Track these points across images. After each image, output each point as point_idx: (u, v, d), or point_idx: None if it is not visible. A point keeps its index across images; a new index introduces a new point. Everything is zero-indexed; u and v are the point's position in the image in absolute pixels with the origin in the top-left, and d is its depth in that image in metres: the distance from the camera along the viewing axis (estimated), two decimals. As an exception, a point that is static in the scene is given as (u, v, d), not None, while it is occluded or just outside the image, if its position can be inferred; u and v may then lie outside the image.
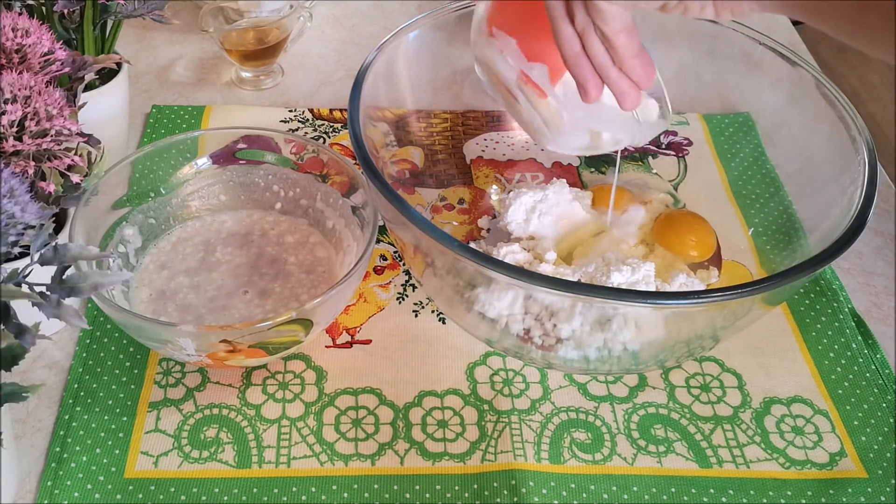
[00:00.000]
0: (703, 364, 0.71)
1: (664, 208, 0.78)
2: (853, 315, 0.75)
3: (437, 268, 0.65)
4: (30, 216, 0.53)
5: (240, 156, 0.76)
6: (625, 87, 0.56)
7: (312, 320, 0.63)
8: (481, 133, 0.85)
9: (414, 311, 0.74)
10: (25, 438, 0.64)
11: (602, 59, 0.55)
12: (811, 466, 0.65)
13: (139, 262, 0.72)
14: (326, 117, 0.92)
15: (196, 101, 0.95)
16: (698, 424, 0.67)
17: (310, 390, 0.68)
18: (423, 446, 0.65)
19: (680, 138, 0.86)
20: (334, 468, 0.63)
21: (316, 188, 0.75)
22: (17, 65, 0.64)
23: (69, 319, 0.51)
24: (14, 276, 0.51)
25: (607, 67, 0.55)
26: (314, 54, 1.03)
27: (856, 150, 0.64)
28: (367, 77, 0.69)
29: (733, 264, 0.74)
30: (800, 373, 0.71)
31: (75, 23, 0.77)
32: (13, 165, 0.59)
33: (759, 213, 0.78)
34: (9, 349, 0.51)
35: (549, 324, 0.63)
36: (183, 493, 0.61)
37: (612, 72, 0.56)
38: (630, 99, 0.57)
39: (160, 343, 0.63)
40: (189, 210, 0.75)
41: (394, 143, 0.78)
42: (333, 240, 0.74)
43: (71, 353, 0.70)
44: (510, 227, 0.74)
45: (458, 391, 0.68)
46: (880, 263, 0.81)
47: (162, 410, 0.66)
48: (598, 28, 0.53)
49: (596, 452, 0.65)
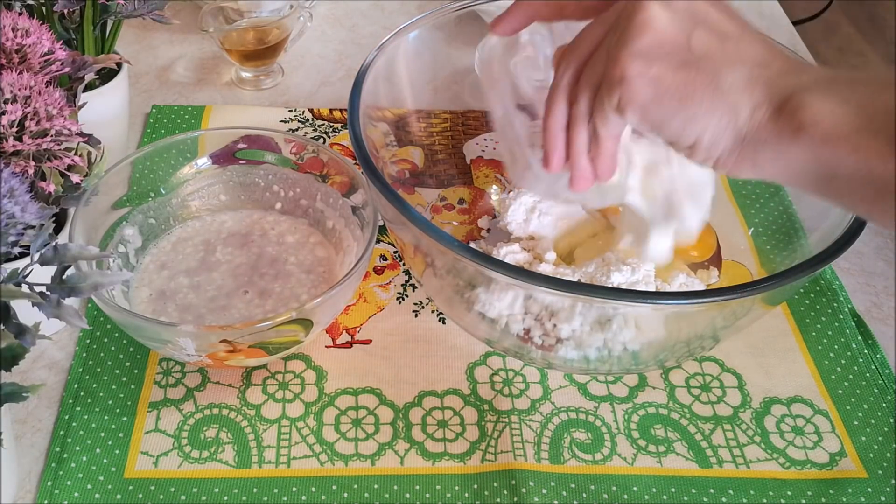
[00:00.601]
0: (703, 364, 0.71)
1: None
2: (853, 315, 0.75)
3: (437, 268, 0.65)
4: (30, 216, 0.53)
5: (240, 156, 0.76)
6: (586, 174, 0.54)
7: (312, 320, 0.63)
8: (481, 133, 0.85)
9: (414, 311, 0.74)
10: (25, 438, 0.64)
11: (580, 147, 0.53)
12: (811, 466, 0.65)
13: (139, 262, 0.72)
14: (326, 117, 0.92)
15: (196, 101, 0.95)
16: (698, 424, 0.67)
17: (310, 390, 0.68)
18: (423, 446, 0.65)
19: (680, 138, 0.86)
20: (334, 468, 0.63)
21: (316, 188, 0.75)
22: (17, 65, 0.64)
23: (69, 319, 0.51)
24: (14, 276, 0.51)
25: (580, 154, 0.53)
26: (314, 54, 1.03)
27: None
28: (367, 77, 0.69)
29: (733, 264, 0.74)
30: (800, 373, 0.71)
31: (75, 23, 0.77)
32: (13, 165, 0.59)
33: (759, 213, 0.78)
34: (9, 349, 0.51)
35: (549, 324, 0.63)
36: (183, 493, 0.61)
37: (581, 159, 0.54)
38: (584, 185, 0.55)
39: (160, 343, 0.63)
40: (189, 210, 0.75)
41: (394, 143, 0.78)
42: (333, 240, 0.74)
43: (71, 353, 0.70)
44: (510, 227, 0.74)
45: (458, 391, 0.68)
46: (880, 263, 0.81)
47: (162, 410, 0.66)
48: (595, 125, 0.52)
49: (596, 452, 0.65)
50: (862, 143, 0.44)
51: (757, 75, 0.47)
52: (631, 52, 0.48)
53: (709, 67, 0.47)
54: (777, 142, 0.47)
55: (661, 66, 0.48)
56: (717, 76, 0.47)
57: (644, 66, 0.48)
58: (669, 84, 0.48)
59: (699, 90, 0.47)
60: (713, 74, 0.47)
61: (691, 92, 0.47)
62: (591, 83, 0.51)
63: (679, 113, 0.48)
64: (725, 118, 0.47)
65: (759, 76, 0.47)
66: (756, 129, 0.47)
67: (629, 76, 0.48)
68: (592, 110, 0.51)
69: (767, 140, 0.47)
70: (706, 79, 0.47)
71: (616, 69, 0.48)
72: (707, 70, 0.47)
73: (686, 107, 0.48)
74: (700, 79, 0.47)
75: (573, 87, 0.52)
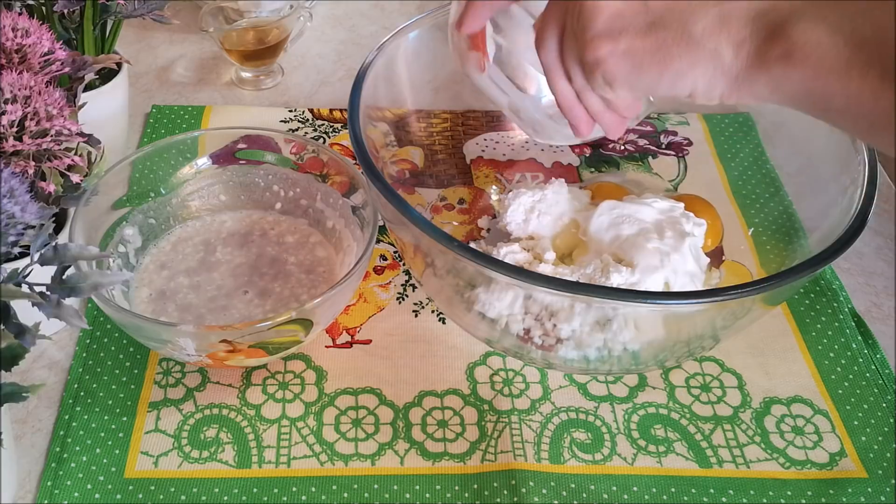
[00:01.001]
0: (703, 364, 0.71)
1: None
2: (853, 315, 0.75)
3: (437, 268, 0.65)
4: (30, 216, 0.53)
5: (240, 156, 0.76)
6: (615, 123, 0.56)
7: (312, 320, 0.63)
8: (481, 133, 0.85)
9: (414, 311, 0.74)
10: (25, 438, 0.64)
11: (598, 108, 0.54)
12: (811, 466, 0.65)
13: (139, 262, 0.72)
14: (326, 117, 0.92)
15: (196, 101, 0.95)
16: (698, 424, 0.67)
17: (310, 390, 0.68)
18: (423, 446, 0.65)
19: (680, 138, 0.86)
20: (334, 468, 0.63)
21: (316, 188, 0.75)
22: (17, 65, 0.64)
23: (69, 319, 0.51)
24: (14, 276, 0.51)
25: (602, 114, 0.54)
26: (314, 54, 1.03)
27: (856, 150, 0.64)
28: (367, 77, 0.69)
29: (733, 264, 0.74)
30: (800, 373, 0.71)
31: (75, 23, 0.77)
32: (13, 165, 0.59)
33: (759, 213, 0.78)
34: (9, 349, 0.51)
35: (549, 324, 0.63)
36: (183, 493, 0.61)
37: (605, 116, 0.55)
38: (618, 130, 0.57)
39: (160, 343, 0.63)
40: (189, 210, 0.75)
41: (394, 143, 0.78)
42: (333, 240, 0.74)
43: (71, 353, 0.70)
44: (509, 227, 0.74)
45: (458, 391, 0.68)
46: (880, 263, 0.81)
47: (162, 410, 0.66)
48: (599, 95, 0.52)
49: (596, 452, 0.65)
50: (854, 77, 0.43)
51: (727, 11, 0.46)
52: (594, 34, 0.48)
53: (674, 21, 0.46)
54: (769, 75, 0.45)
55: (628, 37, 0.47)
56: (686, 27, 0.46)
57: (611, 44, 0.48)
58: (642, 51, 0.47)
59: (673, 47, 0.47)
60: (681, 27, 0.46)
61: (666, 52, 0.47)
62: (575, 61, 0.51)
63: (664, 74, 0.47)
64: (710, 65, 0.46)
65: (729, 12, 0.46)
66: (746, 67, 0.46)
67: (601, 56, 0.48)
68: (589, 83, 0.51)
69: (759, 74, 0.46)
70: (676, 34, 0.46)
71: (588, 53, 0.49)
72: (673, 25, 0.46)
73: (668, 67, 0.47)
74: (670, 35, 0.46)
75: (562, 64, 0.52)
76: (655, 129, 0.87)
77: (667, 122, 0.87)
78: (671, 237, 0.68)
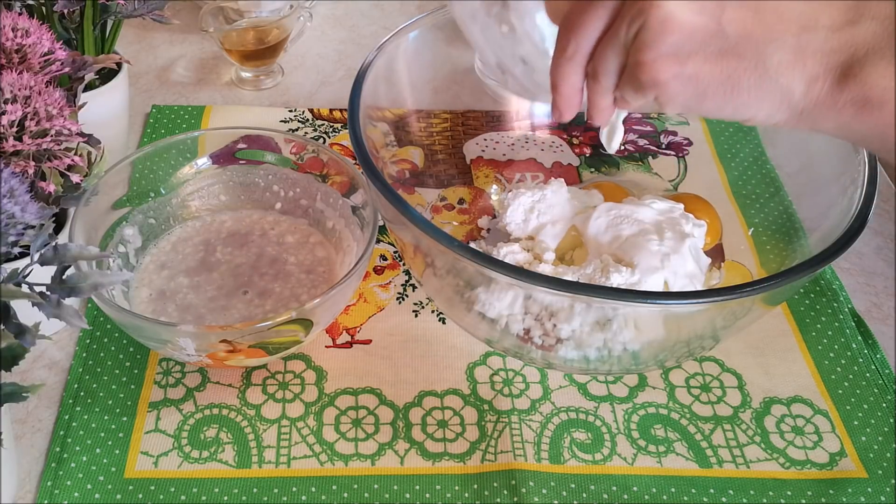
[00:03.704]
0: (703, 364, 0.71)
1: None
2: (853, 315, 0.75)
3: (437, 268, 0.65)
4: (30, 216, 0.53)
5: (240, 156, 0.76)
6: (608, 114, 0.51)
7: (312, 320, 0.63)
8: (481, 133, 0.85)
9: (414, 311, 0.74)
10: (25, 438, 0.64)
11: (604, 105, 0.49)
12: (811, 466, 0.65)
13: (139, 262, 0.72)
14: (326, 117, 0.92)
15: (196, 101, 0.95)
16: (698, 424, 0.67)
17: (310, 390, 0.68)
18: (423, 446, 0.65)
19: (680, 138, 0.86)
20: (334, 468, 0.63)
21: (316, 188, 0.75)
22: (17, 65, 0.64)
23: (69, 319, 0.51)
24: (14, 276, 0.51)
25: (605, 110, 0.49)
26: (314, 54, 1.03)
27: (856, 150, 0.64)
28: (367, 77, 0.69)
29: (733, 264, 0.74)
30: (800, 373, 0.71)
31: (75, 23, 0.77)
32: (13, 165, 0.59)
33: (759, 213, 0.78)
34: (9, 349, 0.51)
35: (549, 324, 0.63)
36: (183, 493, 0.61)
37: (605, 113, 0.49)
38: (604, 118, 0.51)
39: (160, 343, 0.63)
40: (189, 210, 0.75)
41: (394, 143, 0.78)
42: (333, 240, 0.74)
43: (71, 353, 0.70)
44: (509, 227, 0.74)
45: (458, 391, 0.68)
46: (880, 263, 0.81)
47: (162, 410, 0.66)
48: (623, 100, 0.47)
49: (596, 452, 0.65)
50: None
51: (805, 44, 0.43)
52: (658, 54, 0.43)
53: (750, 49, 0.43)
54: (838, 118, 0.43)
55: (697, 61, 0.43)
56: (761, 57, 0.43)
57: (677, 66, 0.43)
58: (709, 79, 0.43)
59: (744, 77, 0.43)
60: (756, 56, 0.43)
61: (736, 82, 0.43)
62: (614, 69, 0.46)
63: (728, 104, 0.44)
64: (778, 98, 0.44)
65: (807, 45, 0.43)
66: (815, 104, 0.43)
67: (663, 80, 0.44)
68: (620, 91, 0.47)
69: (828, 114, 0.43)
70: (750, 63, 0.43)
71: (645, 75, 0.44)
72: (748, 53, 0.43)
73: (734, 97, 0.44)
74: (742, 66, 0.43)
75: (588, 62, 0.47)
76: (655, 129, 0.87)
77: (667, 122, 0.87)
78: (671, 238, 0.68)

============================================================

Exercise description —
Give back precisely the lines above that start at the line containing "51: (757, 75, 0.47)" and end at the line containing "72: (707, 70, 0.47)", inclusive. No other lines belong in the output.

Answer below —
51: (757, 75, 0.47)
52: (631, 52, 0.48)
53: (709, 67, 0.47)
54: (777, 142, 0.47)
55: (661, 66, 0.48)
56: (717, 76, 0.47)
57: (644, 66, 0.48)
58: (669, 84, 0.48)
59: (699, 90, 0.47)
60: (713, 74, 0.47)
61: (691, 92, 0.47)
62: (591, 83, 0.51)
63: (679, 113, 0.48)
64: (725, 118, 0.47)
65: (759, 76, 0.47)
66: (756, 129, 0.47)
67: (629, 76, 0.48)
68: (592, 110, 0.51)
69: (767, 140, 0.47)
70: (706, 79, 0.47)
71: (616, 69, 0.48)
72: (707, 70, 0.47)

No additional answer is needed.